Let’s put it in the perspective of two judges currently in the news. Oklahoma Judge Wallace Coppedge’s term is about to expire. He sentenced a defendant who pleaded guilty to rape and other crimes to 15 years’ probation. Notably, the prosecutor had asked for this sentence, seemingly because the defendant is blind. The victim’s parents signed off, although there is a question as to what the prosecutor, who later resigned over the uproar, actually told them. Because Judge Coppedge could have rejected the prosecutor’s requested sentence, there is an online petition demanding that he be “removed from the bench for this dangerously lenient sentence” (noting seven other cases where he allowed pedophiles and child rapists to avoid jail).

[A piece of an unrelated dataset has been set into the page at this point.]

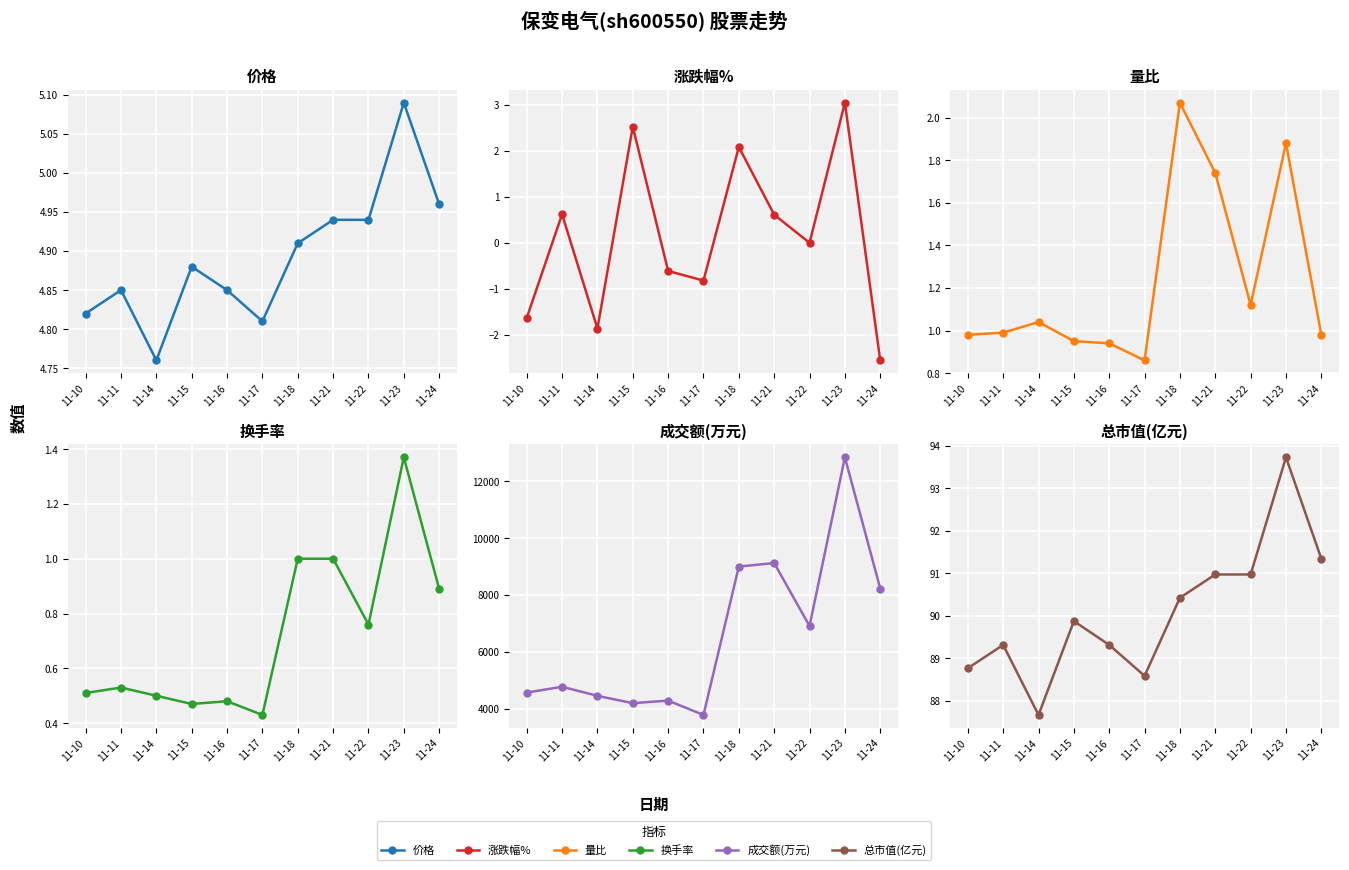

Count the 换手率 values in the range 0 to 1.

10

Judge Aaron Persky, in 2016 in California, sentenced Stanford athlete Brock Turner to six months for sexual assault. Persky’s overall record was questioned, and at his own request he was reassigned so that he no longer hears criminal cases. Shortly thereafter, he ran unopposed and was re-elected for a six-year term. But opponents formed the Committee to Recall Judge Persky, demanding that he be removed from the bench mid-term. Judge Persky has chosen to fight and his supporters, with Voices Against Recall, refute the bias claims. Judge Persky’s term will not end until 2022, but the community successfully demanded that a recall election be scheduled in an effort to earlier remove the judge.

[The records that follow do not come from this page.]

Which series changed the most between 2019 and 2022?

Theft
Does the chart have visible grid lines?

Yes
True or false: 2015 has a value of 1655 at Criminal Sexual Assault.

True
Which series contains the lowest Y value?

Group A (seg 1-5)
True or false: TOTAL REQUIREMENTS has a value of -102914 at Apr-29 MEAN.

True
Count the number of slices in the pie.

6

Now, do I agree with the sentences imposed by Judge Persky or Judge Coppedge? Certainly not (although I must acknowledge I have no idea what went into their analyses). But removing judges because the public doesn’t like their decisions sends us all down a slippery slope. And more so when, as in the case of Judge Persky, the public bands together to remove him in the middle of a term.
The Brennan Center's 2015 report, “How Judicial Elections Impact Criminal Cases,” shows clearly that judges impose significantly longer sentences when an election, or recall vote, is on the horizon. Or, as a former judge put it: “Judges who are running for reelection do keep in mind what the next 30-second ad is going to look like.”

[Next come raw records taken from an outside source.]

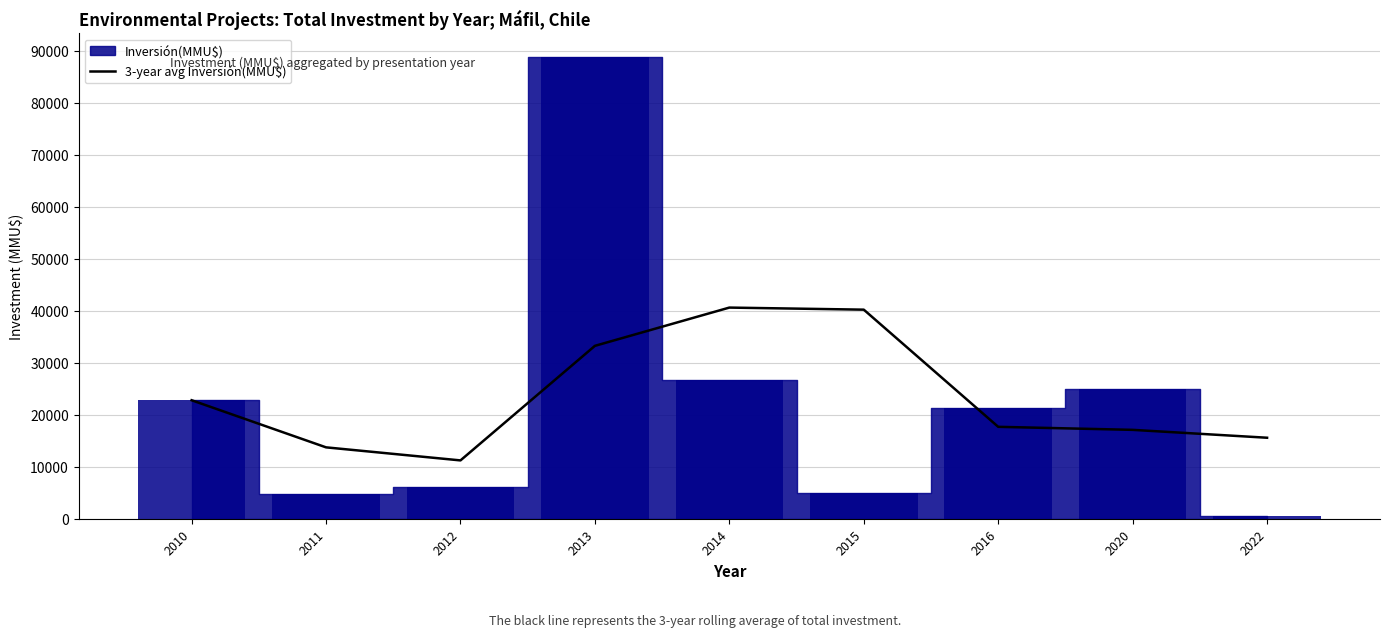

Where is 3-year avg Inversión(MMU$) nearest to the value 25923?

2010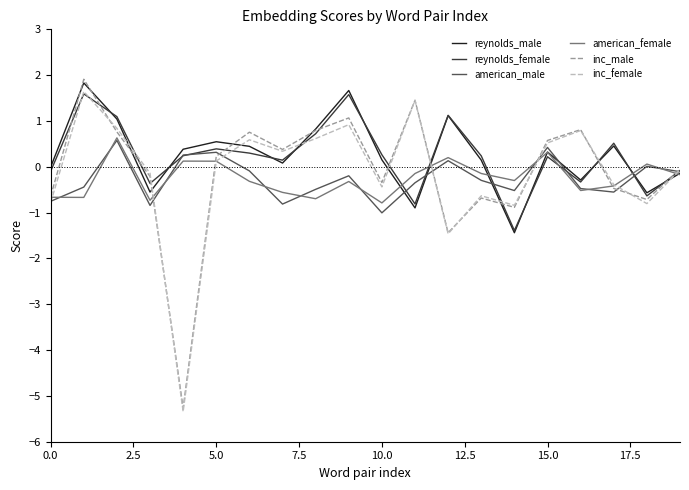

What is the highest value of the reynolds_female series?

1.6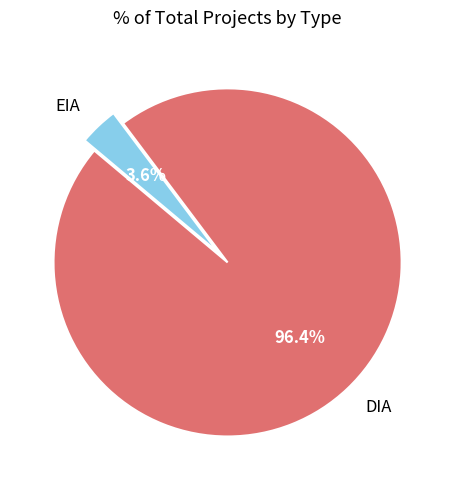

How many segments does this pie chart have?

2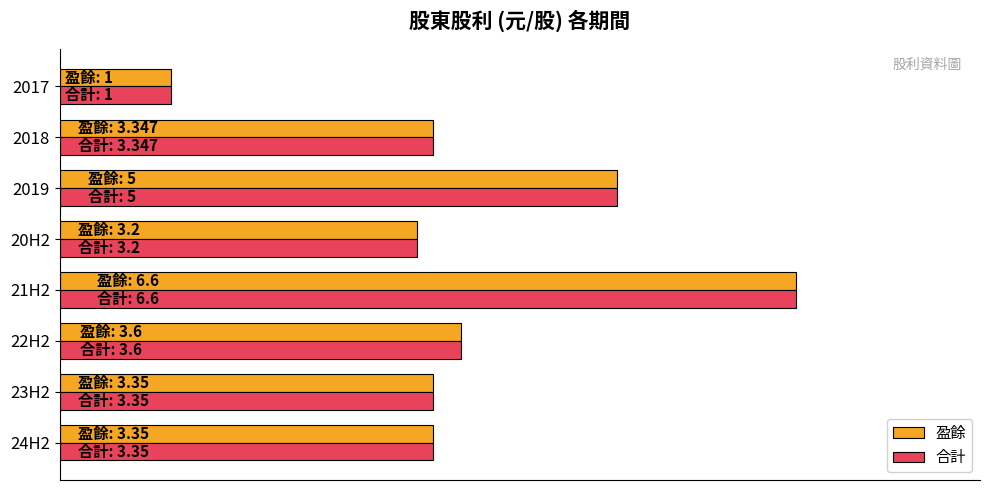

Reading right to left, list all the values displayed in this chart.

盈餘: 1.0	3.3	5.0	3.2	6.6	3.6	3.4	3.4
合計: 1.0	3.3	5.0	3.2	6.6	3.6	3.4	3.4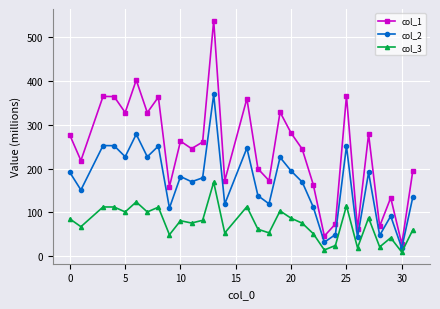

True or false: col_3 and col_2 cross at least once.

False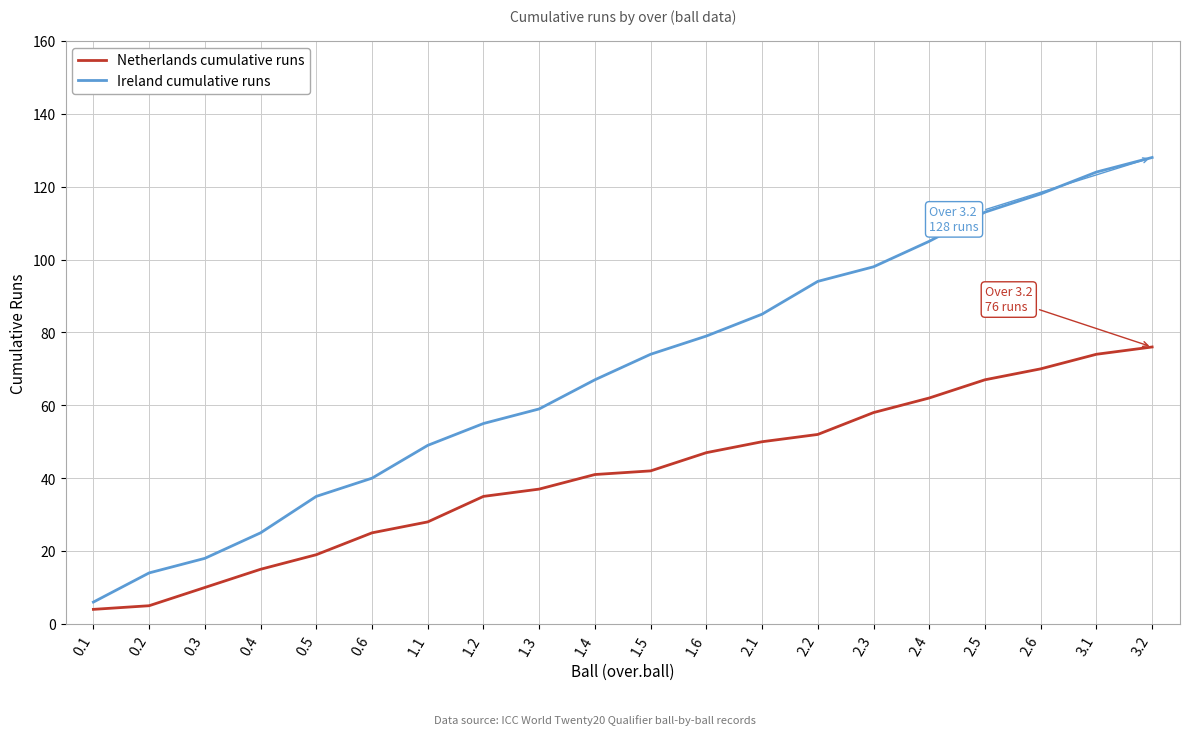

What is the spread (max minus min) of values at 0.4?

10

We cannot want judges to make decisions based on which way the political, or public policy, barometer points. I do not say that there is never a reason to remove a judge, or vote him or her off the bench when a term ends. But when the public can circulate petitions and demand recall elections because they don’t like a result — rather than because the decision does not comport with law and precedent — judicial independence deteriorates and we are left with decision-making by whim of the public.
Federal judges are not so constrained. If they render an unpopular decision, they will not be removed from the bench. But, one wonders, if they had been subject to the possibility of removal, would they have rendered “activist” or progressive decisions such as Brown v. Board of Education, which are decided on the law but which may push the populace to a place it is not ready to go?
It is surely not always preferable for judges to be life-tenured; there certainly have been clinkers among them. But to the extent that judicial independence is a core value, we need to find a better way to ensure that decisions by elected state court judges don’t bow to the caprice of the electorate.
Joel Cohen, a former state and federal prosecutor, practices criminal defense law at Stroock & Stroock & Lavan LLP in New York. He is an adjunct professor at Fordham Law School and is the author of "Broken Scales: Reflections on Injustice."